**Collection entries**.
• • • •

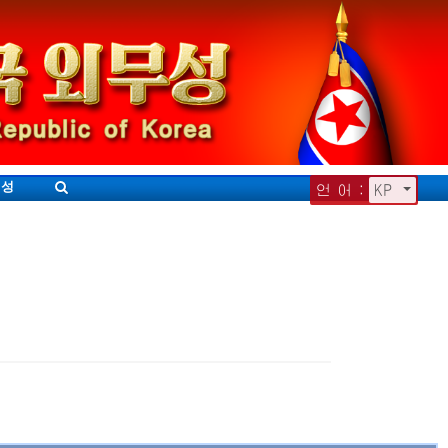
무성
언 어 :
KP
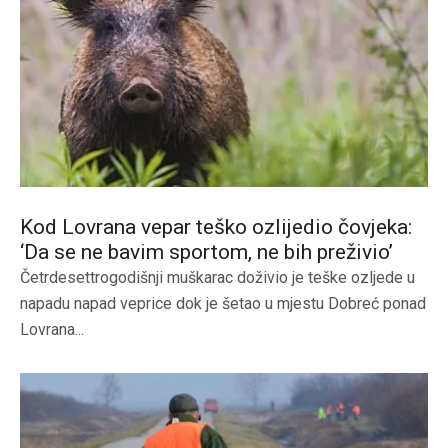
Kod Lovrana vepar teško ozlijedio čovjeka:
‘Da se ne bavim sportom, ne bih preživio’
Četrdesettrogodišnji muškarac doživio je teške ozljede u
napadu napad veprice dok je šetao u mjestu Dobreć ponad
Lovrana...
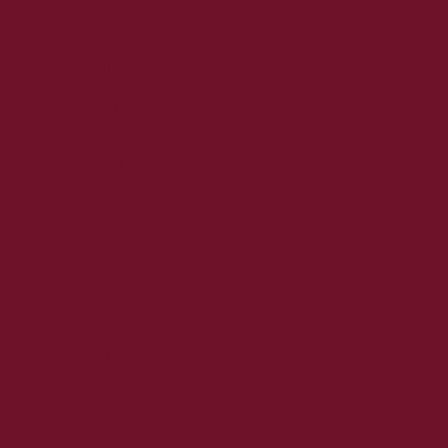
2025. július
2025. június
2025. május
2025. április
2025. március
2025. február
2025. január
2024. december
2024. november
2024. október
2024. szeptember
2024. augusztus
2024. július
2024. június
2024. május
2024. április
2024. március
2024. február
2024. január
2023. december
2023. november
2023. október
2023. szeptember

• • • •

**Task objective**. Set down, word for word, every line from the line that holds "2025. május" to the end of the entries above, including both ends.

**Written response**.
2025. május
2025. április
2025. március
2025. február
2025. január
2024. december
2024. november
2024. október
2024. szeptember
2024. augusztus
2024. július
2024. június
2024. május
2024. április
2024. március
2024. február
2024. január
2023. december
2023. november
2023. október
2023. szeptember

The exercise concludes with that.